The mortgage holders are acting logically. They have a mortgage on properties that are underwater and not increasing in value. They are thinking who cares if the bank takes it over. The banks are dragging their feet on foreclosures and the government is encouraging this kind of behavior.

There are alot of broke people that are putting money into houses that are declining in value. They are getting nothing out of it. They are angry AT THE BANKS and rightfully so. The banks are getting FREE money. Why not get free money like the banks. We are breaking down the structure of society. They are talking mortgage modifications for the unemployed. Santa Maria. Capitalism is becoming socialism.

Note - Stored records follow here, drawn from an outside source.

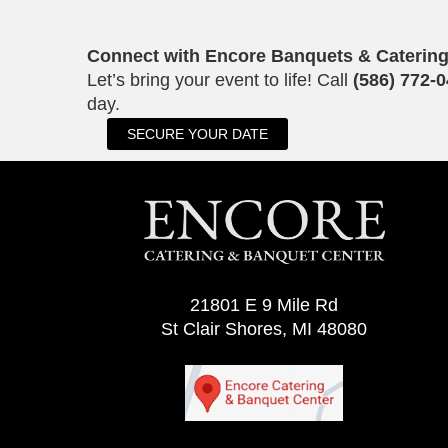
Connect with Encore Banquets & Caterin
Let’s bring your event to life! Call
(586) 772-
day.
SECURE YOUR DATE
21801 E 9 Mile Rd
St Clair Shores, MI 48080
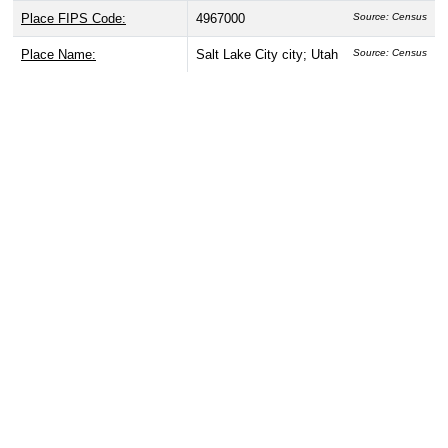
Place FIPS Code:
4967000
Source: Census
Place Name:
Salt Lake City city; Utah
Source: Census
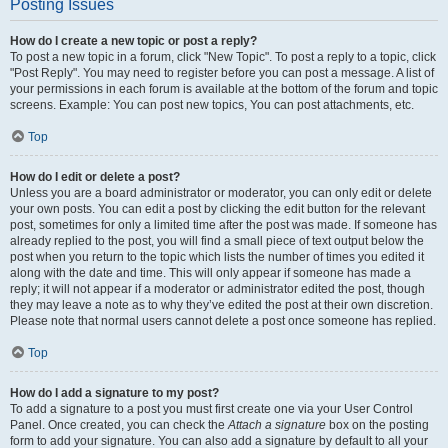
Posting Issues
How do I create a new topic or post a reply?
To post a new topic in a forum, click "New Topic". To post a reply to a topic, click
"Post Reply". You may need to register before you can post a message. A list of
your permissions in each forum is available at the bottom of the forum and topic
screens. Example: You can post new topics, You can post attachments, etc.
Top
How do I edit or delete a post?
Unless you are a board administrator or moderator, you can only edit or delete
your own posts. You can edit a post by clicking the edit button for the relevant
post, sometimes for only a limited time after the post was made. If someone has
already replied to the post, you will find a small piece of text output below the
post when you return to the topic which lists the number of times you edited it
along with the date and time. This will only appear if someone has made a
reply; it will not appear if a moderator or administrator edited the post, though
they may leave a note as to why they’ve edited the post at their own discretion.
Please note that normal users cannot delete a post once someone has replied.
Top
How do I add a signature to my post?
To add a signature to a post you must first create one via your User Control
Panel. Once created, you can check the
Attach a signature
box on the posting
form to add your signature. You can also add a signature by default to all your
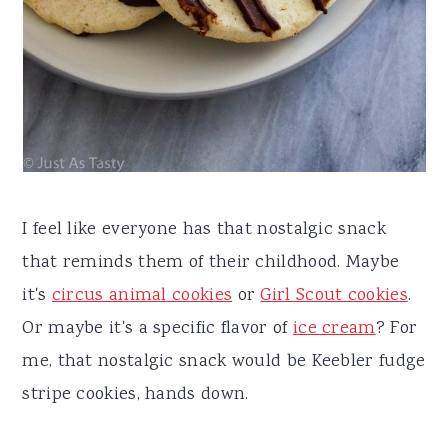
I feel like everyone has that nostalgic snack
that reminds them of their childhood. Maybe
it's
circus animal cookies
or
Girl Scout cookies
.
Or maybe it's a specific flavor of
ice cream
? For
me, that nostalgic snack would be Keebler fudge
stripe cookies, hands down.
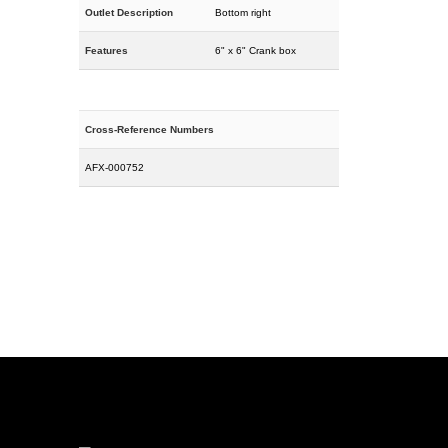
Outlet Description
Bottom right
Features
6" x 6" Crank box
Cross-Reference Numbers
AFX-000752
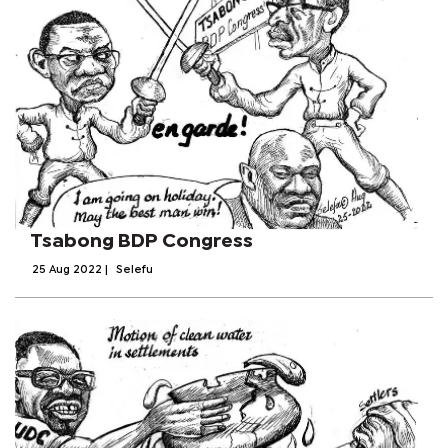
Tsabong BDP Congress
25 Aug 2022
|
Selefu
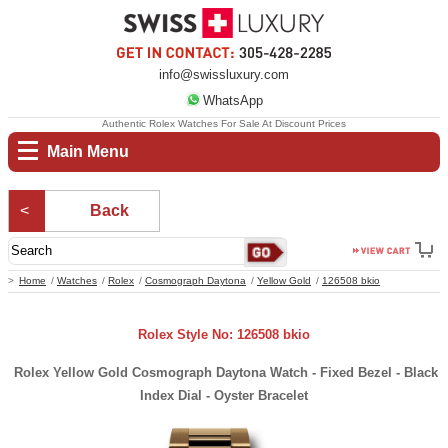
info@swissluxury.com
WhatsApp
Authentic Rolex Watches For Sale At Discount Prices
Main Menu
Back
Home
Watches
Rolex
Cosmograph Daytona
Yellow Gold
126508 bkio
Rolex Style No: 126508 bkio
Rolex Yellow Gold Cosmograph Daytona Watch - Fixed Bezel - Black
Index Dial - Oyster Bracelet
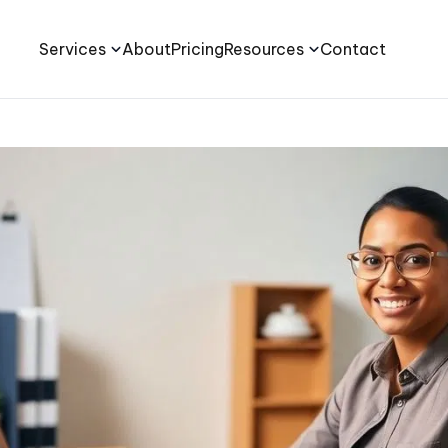
Services
About
Pricing
Resources
Contact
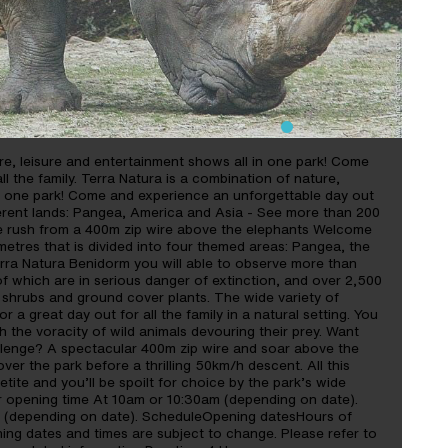
ure, leisure and entertainment shows all in one park! Come
l the family. Terra Natura is a combination of nature,
in one park! Come and experience an unforgettable day out
ifferent lands: Pangea, America and Asia - See more than 200
ine rush from a 400m zip wire above the elephants Welcome
etres that is divided into four themed areas: Pangea, the
erra Natura Benidorm you will able to observe more than
of which are in serious danger of extinction, and over 2,500
 shrubs and ground cover plants. The wide variety of
 a great day out for all the family in a natural setting. You
h the voracity of wild animals devouring their prey. Want
allenge? A spectacular 400m zip wire and soar above the
ver the park before a thrilling 50km/h descent. All this
tite and you’ll be spoilt for choice by the park’s wide
or opening time At 10am or 10:30am (depending on date).
m (depending on date). ScheduleOpening datesHours of
ing dates and times are subject to change. Please refer to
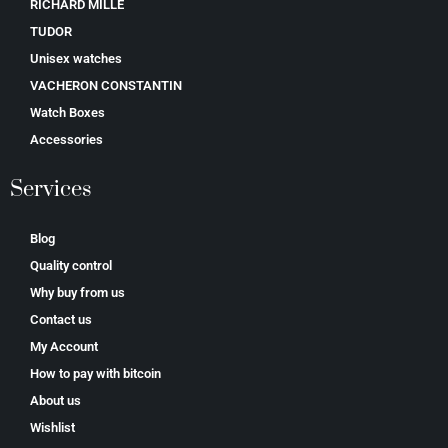
RICHARD MILLE
TUDOR
Unisex watches
VACHERON CONSTANTIN
Watch Boxes
Accessories
Services
Blog
Quality control
Why buy from us
Contact us
My Account
How to pay with bitcoin
About us
Wishlist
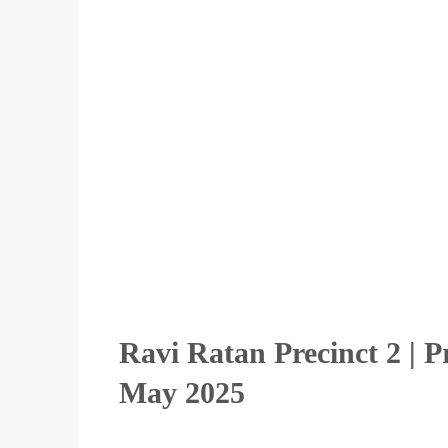
Ravi Ratan Precinct 2 | 
May 2025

They are acting as if it is the same old same old but it isn't. I ask what is in it for the TAXPAYERS???????

THE AVERAGE CEO MAKES 350 TIMES THE AVERAGE WORKER. WHAT IS HAPPENING IS THAT THE EXTREMES ARE BEING REWARDED AND IT IS BEING PAID BY THE MIDDLE CLASS.

Does this sound familiar? How about looking at Mexico, Venezuela, Russia that's the way it is there. The poor are rewarded because they might riot. The rich are rewarded because they can hire the poor. The middle class has no representation but that has its problems too because the middle class is becoming the poor class and in a hurry!

I don't know about you but I think this is not going to work much longer. the media is selling this recovery so hard but most people see right through it. They are covering up The macro economy that is going to take everything down. The recovery is a phony as the above example.

The rising stock market at this level 11000 is a gift short and great opportunity for the middle class to call BS on the system and that I am doing right here and right now.

The Fed and the treasury are doing their thing in the markets to convince the people that everything is ok. They are masterful at this but in the end the emperor has no clothes. The longer they do this the easier the short gets.